Eventual Consistency is a UX Nightmare

Sponsor: Do you build complex software systems? See how NServiceBus makes it easier to design, build, and manage software systems that use message queues to achieve loose coupling. Get started for free.

Eventual Consistency is the term most people refer to when they are reading from a different data source from where they perform a write. Usually leads to a bad user experience where a user performs some action but then doesn’t see their change reflected in the UI immediately. There can be many reasons for this. It could be from using a read replica that is eventually consistent. If you’re using Event Sourcing with Projections as your Read Model, which is built asynchronously. Or if you’re processing commands asynchronously via a message queue.

YouTube

Check out my YouTube channel where I post all kinds of content that accompanies my posts including this video showing everything that is in this post.

https://www.youtube.com/watch?v=wEUTMuRSZT0&list=PLThyvG1mlMznuNW2tITIGmgQqJikLBqab&index=14

Eventual Consistency is a UX Nightmare (https://www.youtube.com/watch?v=wEUTMuRSZT0&list=PLThyvG1mlMznuNW2tITIGmgQqJikLBqab&index=14)

Replication Lag

A very common situation where eventual consistency occurs is with replication lag. If you’re using a database with read replicas that are eventually consistent and you perform queries against the read replica rather than the primary database.

You have a client that makes a request to your API to perform some type of command that is going to make a state change.

After the command request has been completed, the client then immediately makes a query request to get data that directly relates to the state change from the command.

The issue is because the read replica is eventually consistent, it hasn’t yet been replicated from the primary. This means that the query performed by the client is getting stale data.

After the query was made and returned stale data does replication occur and the read replica is now up-to-date. If the client makes another request it will get consistent data.

What’s more troublesome is this is a race condition as sometimes replication will happen quicker than the client query, this is entirely dependent on how quickly the client makes a request and how quickly replication is occurring.

Event Sourcing & Projections

One of the most common questions I get related to CQRS & Event Sourcing is eventual consistency. This occurs because you will often create projections (read models) that are used for queries. Since projections are built asynchronously, there is a lag between writing to your event stream in your event store and the projection being updated.

In a similar way as above, the client sends a command that makes a state change which results in a new event being appended to your event stream.

The client then immediately calls a query to retrieve data that is related to that state change.

But because our projection (event handlers) haven’t yet processed the event to update our read model (query database), we return the client stale data.

And just like with replication lag, we have a race condition where the projections may run after that query was made.

Async Processing

While not eventual consistency, processing requests/commands asynchronously off a queue can have a similar type of effect in a bad user experience.

The client sends a command but instead of it being handled in-process (blocking), rather the command is put on a queue.

The client isn’t possibly fully aware that the command wasn’t immediately processed. The client then makes a query which is returning what they believe to be stale data.

However this isn’t stale data, it’s just that the command has yet to be processed because of a race condition.

Finally, the message is pulled off the queue and processed and the database is updated.
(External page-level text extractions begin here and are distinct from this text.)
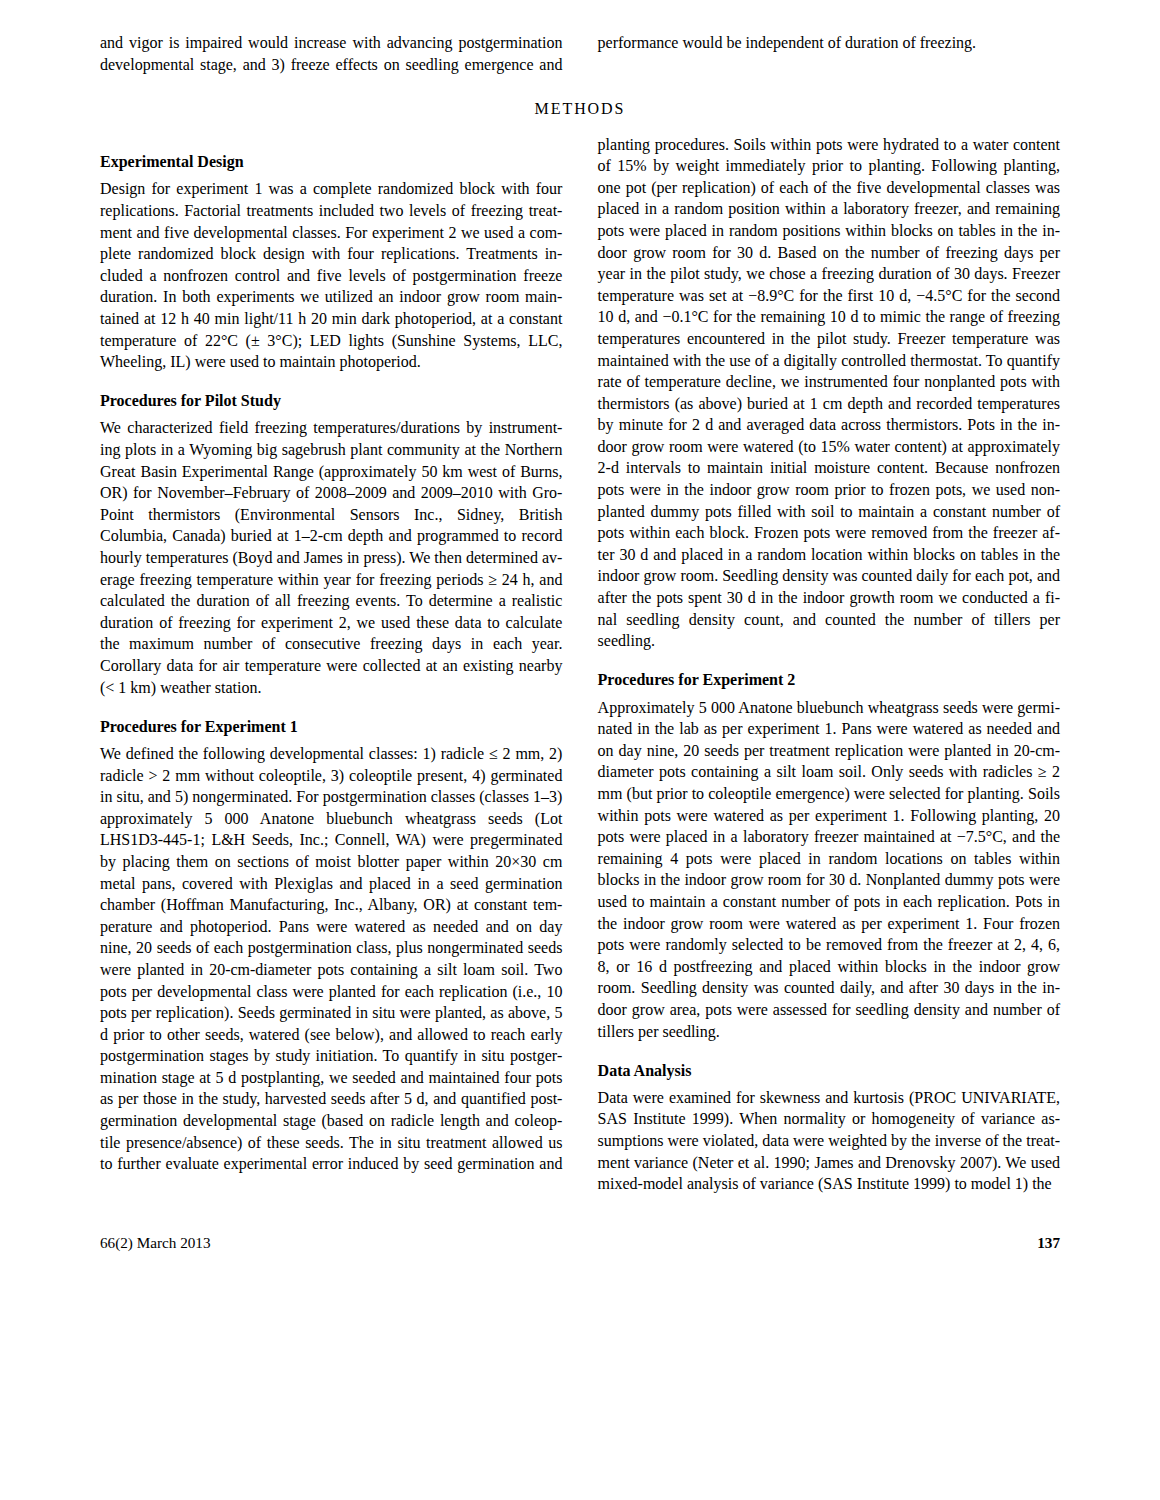and vigor is impaired would increase with advancing postgermination developmental stage, and 3) freeze effects on seedling emergence and performance would be independent of duration of freezing.
METHODS
Experimental Design
Design for experiment 1 was a complete randomized block with four replications. Factorial treatments included two levels of freezing treatment and five developmental classes. For experiment 2 we used a complete randomized block design with four replications. Treatments included a nonfrozen control and five levels of postgermination freeze duration. In both experiments we utilized an indoor grow room maintained at 12 h 40 min light/11 h 20 min dark photoperiod, at a constant temperature of 22°C (± 3°C); LED lights (Sunshine Systems, LLC, Wheeling, IL) were used to maintain photoperiod.
Procedures for Pilot Study
We characterized field freezing temperatures/durations by instrumenting plots in a Wyoming big sagebrush plant community at the Northern Great Basin Experimental Range (approximately 50 km west of Burns, OR) for November–February of 2008–2009 and 2009–2010 with Gro-Point thermistors (Environmental Sensors Inc., Sidney, British Columbia, Canada) buried at 1–2-cm depth and programmed to record hourly temperatures (Boyd and James in press). We then determined average freezing temperature within year for freezing periods ≥ 24 h, and calculated the duration of all freezing events. To determine a realistic duration of freezing for experiment 2, we used these data to calculate the maximum number of consecutive freezing days in each year. Corollary data for air temperature were collected at an existing nearby (< 1 km) weather station.
Procedures for Experiment 1
We defined the following developmental classes: 1) radicle ≤ 2 mm, 2) radicle > 2 mm without coleoptile, 3) coleoptile present, 4) germinated in situ, and 5) nongerminated. For postgermination classes (classes 1–3) approximately 5 000 Anatone bluebunch wheatgrass seeds (Lot LHS1D3-445-1; L&H Seeds, Inc.; Connell, WA) were pregerminated by placing them on sections of moist blotter paper within 20×30 cm metal pans, covered with Plexiglas and placed in a seed germination chamber (Hoffman Manufacturing, Inc., Albany, OR) at constant temperature and photoperiod. Pans were watered as needed and on day nine, 20 seeds of each postgermination class, plus nongerminated seeds were planted in 20-cm-diameter pots containing a silt loam soil. Two pots per developmental class were planted for each replication (i.e., 10 pots per replication). Seeds germinated in situ were planted, as above, 5 d prior to other seeds, watered (see below), and allowed to reach early postgermination stages by study initiation. To quantify in situ postgermination stage at 5 d postplanting, we seeded and maintained four pots as per those in the study, harvested seeds after 5 d, and quantified postgermination developmental stage (based on radicle length and coleoptile presence/absence) of these seeds. The in situ treatment allowed us to further evaluate experimental error induced by seed germination and planting procedures. Soils within pots were hydrated to a water content of 15% by weight immediately prior to planting. Following planting, one pot (per replication) of each of the five developmental classes was placed in a random position within a laboratory freezer, and remaining pots were placed in random positions within blocks on tables in the indoor grow room for 30 d. Based on the number of freezing days per year in the pilot study, we chose a freezing duration of 30 days. Freezer temperature was set at −8.9°C for the first 10 d, −4.5°C for the second 10 d, and −0.1°C for the remaining 10 d to mimic the range of freezing temperatures encountered in the pilot study. Freezer temperature was maintained with the use of a digitally controlled thermostat. To quantify rate of temperature decline, we instrumented four nonplanted pots with thermistors (as above) buried at 1 cm depth and recorded temperatures by minute for 2 d and averaged data across thermistors. Pots in the indoor grow room were watered (to 15% water content) at approximately 2-d intervals to maintain initial moisture content. Because nonfrozen pots were in the indoor grow room prior to frozen pots, we used nonplanted dummy pots filled with soil to maintain a constant number of pots within each block. Frozen pots were removed from the freezer after 30 d and placed in a random location within blocks on tables in the indoor grow room. Seedling density was counted daily for each pot, and after the pots spent 30 d in the indoor growth room we conducted a final seedling density count, and counted the number of tillers per seedling.
Procedures for Experiment 2
Approximately 5 000 Anatone bluebunch wheatgrass seeds were germinated in the lab as per experiment 1. Pans were watered as needed and on day nine, 20 seeds per treatment replication were planted in 20-cm-diameter pots containing a silt loam soil. Only seeds with radicles ≥ 2 mm (but prior to coleoptile emergence) were selected for planting. Soils within pots were watered as per experiment 1. Following planting, 20 pots were placed in a laboratory freezer maintained at −7.5°C, and the remaining 4 pots were placed in random locations on tables within blocks in the indoor grow room for 30 d. Nonplanted dummy pots were used to maintain a constant number of pots in each replication. Pots in the indoor grow room were watered as per experiment 1. Four frozen pots were randomly selected to be removed from the freezer at 2, 4, 6, 8, or 16 d postfreezing and placed within blocks in the indoor grow room. Seedling density was counted daily, and after 30 days in the indoor grow area, pots were assessed for seedling density and number of tillers per seedling.
Data Analysis
Data were examined for skewness and kurtosis (PROC UNIVARIATE, SAS Institute 1999). When normality or homogeneity of variance assumptions were violated, data were weighted by the inverse of the treatment variance (Neter et al. 1990; James and Drenovsky 2007). We used mixed-model analysis of variance (SAS Institute 1999) to model 1) the
66(2) March 2013 137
While not eventual consistency, a similar UX issue as replication lag and event sourcing projections.

Solutions

In the majority of these cases, this is only a problem for a single user. This is because a user is trying to perform a write (command) and then subsequently perform a read (query) when either the data that they specifically changed hasn’t yet been either processed or made its way to the read database.

Basically, you’re trying to read your write but not using a fully consistent way.

Server Wait

One solution is to have the server wait (block) the client until the read database has been updated. This means when the client sends a command, the server won’t return back to the client until the data has been replicated (or projection updated, etc). This means that once the command completes and the client makes a query, they will not get stale data.

Client Polling

Instead of having the server wait, you instead can have the client wait. Once the client performs its write (command), it then performs the query but understands what the last read (version) was. If the version has not been updated, that means that the replication (or projection) has not been updated and it’s still stale data. The client will wait and then query again until it gets the updated data.

Push to Client

Another option is to push to the client once the replication (or projection) has occurred. This could be accomplished with something like WebSockets where you establish a connection from the client to server and then have the server push to the client to notify them the replication (or projection) has occurred. At this point, the client can then perform a query to get the latest data.

Read from Primary after Write

Finally, the last option is to read from the primary after you perform a write. Again this is only a situation for an individual user who performed the write (command).

What this means is once the client sends a command, the following query will be directed towards the primary, not the read replica (or query database).

There are different methods to do this, one of which is simply having a time window to direct all queries to the primary for the client that made a state change. For example, after a command, for a time window of 5 seconds, all queries are direct to the primary for the client that sent the initial command.